▸ Problem: Every entry must be echoed exactly.

Content starts

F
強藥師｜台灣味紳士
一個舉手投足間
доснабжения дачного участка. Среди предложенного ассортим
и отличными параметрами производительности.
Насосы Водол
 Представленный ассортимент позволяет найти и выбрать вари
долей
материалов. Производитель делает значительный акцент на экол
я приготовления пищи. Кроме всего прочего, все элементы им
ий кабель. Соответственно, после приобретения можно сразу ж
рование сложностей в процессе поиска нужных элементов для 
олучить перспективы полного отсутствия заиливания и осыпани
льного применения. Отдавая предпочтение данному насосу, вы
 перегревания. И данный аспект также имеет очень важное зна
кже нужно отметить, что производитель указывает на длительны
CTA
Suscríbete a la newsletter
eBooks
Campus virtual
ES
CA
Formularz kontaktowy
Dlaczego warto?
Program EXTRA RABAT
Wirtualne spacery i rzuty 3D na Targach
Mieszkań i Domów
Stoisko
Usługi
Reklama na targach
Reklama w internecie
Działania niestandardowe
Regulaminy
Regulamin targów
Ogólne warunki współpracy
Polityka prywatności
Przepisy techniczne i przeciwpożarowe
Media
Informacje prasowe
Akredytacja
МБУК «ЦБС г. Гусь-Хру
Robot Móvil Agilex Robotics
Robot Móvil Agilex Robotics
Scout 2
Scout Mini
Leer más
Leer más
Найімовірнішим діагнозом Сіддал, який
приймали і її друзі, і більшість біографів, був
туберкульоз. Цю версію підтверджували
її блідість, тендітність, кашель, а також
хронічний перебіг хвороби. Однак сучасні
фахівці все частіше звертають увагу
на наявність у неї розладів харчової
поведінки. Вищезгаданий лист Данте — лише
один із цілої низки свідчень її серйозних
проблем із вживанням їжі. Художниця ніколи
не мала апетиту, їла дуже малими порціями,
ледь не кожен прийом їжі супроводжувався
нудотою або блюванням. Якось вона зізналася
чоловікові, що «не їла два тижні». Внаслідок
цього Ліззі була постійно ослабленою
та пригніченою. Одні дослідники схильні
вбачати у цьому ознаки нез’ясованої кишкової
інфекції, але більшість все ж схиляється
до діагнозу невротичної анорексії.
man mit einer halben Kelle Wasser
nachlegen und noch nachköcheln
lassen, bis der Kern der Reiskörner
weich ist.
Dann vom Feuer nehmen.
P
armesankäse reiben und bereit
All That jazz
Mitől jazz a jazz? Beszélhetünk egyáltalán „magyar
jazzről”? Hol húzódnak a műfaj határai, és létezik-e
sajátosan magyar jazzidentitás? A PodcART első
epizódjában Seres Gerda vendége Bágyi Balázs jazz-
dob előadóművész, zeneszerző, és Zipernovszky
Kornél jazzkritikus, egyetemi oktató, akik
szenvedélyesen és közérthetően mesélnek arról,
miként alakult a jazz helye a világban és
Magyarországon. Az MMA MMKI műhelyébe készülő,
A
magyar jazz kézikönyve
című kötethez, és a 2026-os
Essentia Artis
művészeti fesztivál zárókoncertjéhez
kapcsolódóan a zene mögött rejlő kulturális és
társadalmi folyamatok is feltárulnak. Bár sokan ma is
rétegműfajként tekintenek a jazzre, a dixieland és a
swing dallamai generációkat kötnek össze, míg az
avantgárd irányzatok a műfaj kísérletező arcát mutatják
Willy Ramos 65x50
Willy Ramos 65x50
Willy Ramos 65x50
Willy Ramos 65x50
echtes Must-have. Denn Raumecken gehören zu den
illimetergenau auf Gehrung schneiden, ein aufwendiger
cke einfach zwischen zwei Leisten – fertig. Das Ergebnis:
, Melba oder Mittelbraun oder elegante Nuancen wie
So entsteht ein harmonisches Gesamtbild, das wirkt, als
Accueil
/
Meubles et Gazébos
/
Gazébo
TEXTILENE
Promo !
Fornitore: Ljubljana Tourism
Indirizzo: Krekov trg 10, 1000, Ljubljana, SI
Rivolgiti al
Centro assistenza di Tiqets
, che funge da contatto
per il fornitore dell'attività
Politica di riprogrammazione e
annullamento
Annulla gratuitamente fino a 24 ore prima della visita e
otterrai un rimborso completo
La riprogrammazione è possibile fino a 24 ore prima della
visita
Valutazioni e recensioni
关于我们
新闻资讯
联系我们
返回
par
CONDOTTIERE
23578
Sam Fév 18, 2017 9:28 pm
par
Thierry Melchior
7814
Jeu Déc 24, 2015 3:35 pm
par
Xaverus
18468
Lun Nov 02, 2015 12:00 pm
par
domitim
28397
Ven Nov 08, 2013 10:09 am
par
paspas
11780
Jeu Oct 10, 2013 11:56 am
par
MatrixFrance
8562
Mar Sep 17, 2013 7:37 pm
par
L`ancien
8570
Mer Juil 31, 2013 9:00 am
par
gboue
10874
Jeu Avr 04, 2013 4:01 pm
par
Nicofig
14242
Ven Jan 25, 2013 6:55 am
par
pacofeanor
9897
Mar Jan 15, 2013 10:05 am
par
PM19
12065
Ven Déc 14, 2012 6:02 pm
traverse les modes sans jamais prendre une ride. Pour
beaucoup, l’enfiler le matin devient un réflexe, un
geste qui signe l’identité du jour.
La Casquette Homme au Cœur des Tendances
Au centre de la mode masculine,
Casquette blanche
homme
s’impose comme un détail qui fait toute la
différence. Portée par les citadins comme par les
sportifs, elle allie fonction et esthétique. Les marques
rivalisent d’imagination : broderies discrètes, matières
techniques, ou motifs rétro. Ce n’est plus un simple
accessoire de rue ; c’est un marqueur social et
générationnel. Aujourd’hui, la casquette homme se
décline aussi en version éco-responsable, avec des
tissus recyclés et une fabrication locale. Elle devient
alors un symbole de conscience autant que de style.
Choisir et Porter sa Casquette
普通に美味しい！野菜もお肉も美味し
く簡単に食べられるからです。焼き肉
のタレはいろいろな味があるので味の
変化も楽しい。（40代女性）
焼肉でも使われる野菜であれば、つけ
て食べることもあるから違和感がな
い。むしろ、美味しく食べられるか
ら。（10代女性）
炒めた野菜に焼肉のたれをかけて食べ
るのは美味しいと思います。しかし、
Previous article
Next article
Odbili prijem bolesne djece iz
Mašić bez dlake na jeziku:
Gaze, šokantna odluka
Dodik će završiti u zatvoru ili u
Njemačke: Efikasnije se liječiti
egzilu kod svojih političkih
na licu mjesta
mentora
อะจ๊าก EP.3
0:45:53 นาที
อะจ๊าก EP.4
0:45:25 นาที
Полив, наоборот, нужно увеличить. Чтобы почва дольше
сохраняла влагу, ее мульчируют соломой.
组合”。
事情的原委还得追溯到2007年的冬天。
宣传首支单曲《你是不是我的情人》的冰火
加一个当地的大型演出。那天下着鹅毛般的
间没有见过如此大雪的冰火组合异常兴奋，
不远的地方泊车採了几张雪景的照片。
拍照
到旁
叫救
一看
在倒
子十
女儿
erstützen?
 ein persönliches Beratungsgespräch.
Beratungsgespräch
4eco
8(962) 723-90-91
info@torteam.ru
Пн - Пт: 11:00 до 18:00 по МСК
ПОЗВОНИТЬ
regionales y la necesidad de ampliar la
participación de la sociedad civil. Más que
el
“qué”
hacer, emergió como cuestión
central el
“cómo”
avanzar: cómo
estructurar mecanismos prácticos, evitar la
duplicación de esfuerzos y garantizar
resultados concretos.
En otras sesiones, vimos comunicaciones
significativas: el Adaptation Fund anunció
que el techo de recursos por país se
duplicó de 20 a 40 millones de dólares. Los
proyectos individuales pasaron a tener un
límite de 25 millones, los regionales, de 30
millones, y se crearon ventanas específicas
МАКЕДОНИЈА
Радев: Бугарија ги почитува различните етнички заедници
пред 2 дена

Content ends

▸ Written response:
F
強藥師｜台灣味紳士
一個舉手投足間
доснабжения дачного участка. Среди предложенного ассортим
и отличными параметрами производительности.
Насосы Водол
 Представленный ассортимент позволяет найти и выбрать вари
долей
материалов. Производитель делает значительный акцент на экол
я приготовления пищи. Кроме всего прочего, все элементы им
ий кабель. Соответственно, после приобретения можно сразу ж
рование сложностей в процессе поиска нужных элементов для 
олучить перспективы полного отсутствия заиливания и осыпани
льного применения. Отдавая предпочтение данному насосу, вы
 перегревания. И данный аспект также имеет очень важное зна
кже нужно отметить, что производитель указывает на длительны
CTA
Suscríbete a la newsletter
eBooks
Campus virtual
ES
CA
Formularz kontaktowy
Dlaczego warto?
Program EXTRA RABAT
Wirtualne spacery i rzuty 3D na Targach
Mieszkań i Domów
Stoisko
Usługi
Reklama na targach
Reklama w internecie
Działania niestandardowe
Regulaminy
Regulamin targów
Ogólne warunki współpracy
Polityka prywatności
Przepisy techniczne i przeciwpożarowe
Media
Informacje prasowe
Akredytacja
МБУК «ЦБС г. Гусь-Хру
Robot Móvil Agilex Robotics
Robot Móvil Agilex Robotics
Scout 2
Scout Mini
Leer más
Leer más
Найімовірнішим діагнозом Сіддал, який
приймали і її друзі, і більшість біографів, був
туберкульоз. Цю версію підтверджували
її блідість, тендітність, кашель, а також
хронічний перебіг хвороби. Однак сучасні
фахівці все частіше звертають увагу
на наявність у неї розладів харчової
поведінки. Вищезгаданий лист Данте — лише
один із цілої низки свідчень її серйозних
проблем із вживанням їжі. Художниця ніколи
не мала апетиту, їла дуже малими порціями,
ледь не кожен прийом їжі супроводжувався
нудотою або блюванням. Якось вона зізналася
чоловікові, що «не їла два тижні». Внаслідок
цього Ліззі була постійно ослабленою
та пригніченою. Одні дослідники схильні
вбачати у цьому ознаки нез’ясованої кишкової
інфекції, але більшість все ж схиляється
до діагнозу невротичної анорексії.
man mit einer halben Kelle Wasser
nachlegen und noch nachköcheln
lassen, bis der Kern der Reiskörner
weich ist.
Dann vom Feuer nehmen.
P
armesankäse reiben und bereit
All That jazz
Mitől jazz a jazz? Beszélhetünk egyáltalán „magyar
jazzről”? Hol húzódnak a műfaj határai, és létezik-e
sajátosan magyar jazzidentitás? A PodcART első
epizódjában Seres Gerda vendége Bágyi Balázs jazz-
dob előadóművész, zeneszerző, és Zipernovszky
Kornél jazzkritikus, egyetemi oktató, akik
szenvedélyesen és közérthetően mesélnek arról,
miként alakult a jazz helye a világban és
Magyarországon. Az MMA MMKI műhelyébe készülő,
A
magyar jazz kézikönyve
című kötethez, és a 2026-os
Essentia Artis
művészeti fesztivál zárókoncertjéhez
kapcsolódóan a zene mögött rejlő kulturális és
társadalmi folyamatok is feltárulnak. Bár sokan ma is
rétegműfajként tekintenek a jazzre, a dixieland és a
swing dallamai generációkat kötnek össze, míg az
avantgárd irányzatok a műfaj kísérletező arcát mutatják
Willy Ramos 65x50
Willy Ramos 65x50
Willy Ramos 65x50
Willy Ramos 65x50
echtes Must-have. Denn Raumecken gehören zu den
illimetergenau auf Gehrung schneiden, ein aufwendiger
cke einfach zwischen zwei Leisten – fertig. Das Ergebnis:
, Melba oder Mittelbraun oder elegante Nuancen wie
So entsteht ein harmonisches Gesamtbild, das wirkt, als
Accueil
/
Meubles et Gazébos
/
Gazébo
TEXTILENE
Promo !
Fornitore: Ljubljana Tourism
Indirizzo: Krekov trg 10, 1000, Ljubljana, SI
Rivolgiti al
Centro assistenza di Tiqets
, che funge da contatto
per il fornitore dell'attività
Politica di riprogrammazione e
annullamento
Annulla gratuitamente fino a 24 ore prima della visita e
otterrai un rimborso completo
La riprogrammazione è possibile fino a 24 ore prima della
visita
Valutazioni e recensioni
关于我们
新闻资讯
联系我们
返回
par
CONDOTTIERE
23578
Sam Fév 18, 2017 9:28 pm
par
Thierry Melchior
7814
Jeu Déc 24, 2015 3:35 pm
par
Xaverus
18468
Lun Nov 02, 2015 12:00 pm
par
domitim
28397
Ven Nov 08, 2013 10:09 am
par
paspas
11780
Jeu Oct 10, 2013 11:56 am
par
MatrixFrance
8562
Mar Sep 17, 2013 7:37 pm
par
L`ancien
8570
Mer Juil 31, 2013 9:00 am
par
gboue
10874
Jeu Avr 04, 2013 4:01 pm
par
Nicofig
14242
Ven Jan 25, 2013 6:55 am
par
pacofeanor
9897
Mar Jan 15, 2013 10:05 am
par
PM19
12065
Ven Déc 14, 2012 6:02 pm
traverse les modes sans jamais prendre une ride. Pour
beaucoup, l’enfiler le matin devient un réflexe, un
geste qui signe l’identité du jour.
La Casquette Homme au Cœur des Tendances
Au centre de la mode masculine,
Casquette blanche
homme
s’impose comme un détail qui fait toute la
différence. Portée par les citadins comme par les
sportifs, elle allie fonction et esthétique. Les marques
rivalisent d’imagination : broderies discrètes, matières
techniques, ou motifs rétro. Ce n’est plus un simple
accessoire de rue ; c’est un marqueur social et
générationnel. Aujourd’hui, la casquette homme se
décline aussi en version éco-responsable, avec des
tissus recyclés et une fabrication locale. Elle devient
alors un symbole de conscience autant que de style.
Choisir et Porter sa Casquette
普通に美味しい！野菜もお肉も美味し
く簡単に食べられるからです。焼き肉
のタレはいろいろな味があるので味の
変化も楽しい。（40代女性）
焼肉でも使われる野菜であれば、つけ
て食べることもあるから違和感がな
い。むしろ、美味しく食べられるか
ら。（10代女性）
炒めた野菜に焼肉のたれをかけて食べ
るのは美味しいと思います。しかし、
Previous article
Next article
Odbili prijem bolesne djece iz
Mašić bez dlake na jeziku:
Gaze, šokantna odluka
Dodik će završiti u zatvoru ili u
Njemačke: Efikasnije se liječiti
egzilu kod svojih političkih
na licu mjesta
mentora
อะจ๊าก EP.3
0:45:53 นาที
อะจ๊าก EP.4
0:45:25 นาที
Полив, наоборот, нужно увеличить. Чтобы почва дольше
сохраняла влагу, ее мульчируют соломой.
组合”。
事情的原委还得追溯到2007年的冬天。
宣传首支单曲《你是不是我的情人》的冰火
加一个当地的大型演出。那天下着鹅毛般的
间没有见过如此大雪的冰火组合异常兴奋，
不远的地方泊车採了几张雪景的照片。
拍照
到旁
叫救
一看
在倒
子十
女儿
erstützen?
 ein persönliches Beratungsgespräch.
Beratungsgespräch
4eco
8(962) 723-90-91
info@torteam.ru
Пн - Пт: 11:00 до 18:00 по МСК
ПОЗВОНИТЬ
regionales y la necesidad de ampliar la
participación de la sociedad civil. Más que
el
“qué”
hacer, emergió como cuestión
central el
“cómo”
avanzar: cómo
estructurar mecanismos prácticos, evitar la
duplicación de esfuerzos y garantizar
resultados concretos.
En otras sesiones, vimos comunicaciones
significativas: el Adaptation Fund anunció
que el techo de recursos por país se
duplicó de 20 a 40 millones de dólares. Los
proyectos individuales pasaron a tener un
límite de 25 millones, los regionales, de 30
millones, y se crearon ventanas específicas
МАКЕДОНИЈА
Радев: Бугарија ги почитува различните етнички заедници
пред 2 дена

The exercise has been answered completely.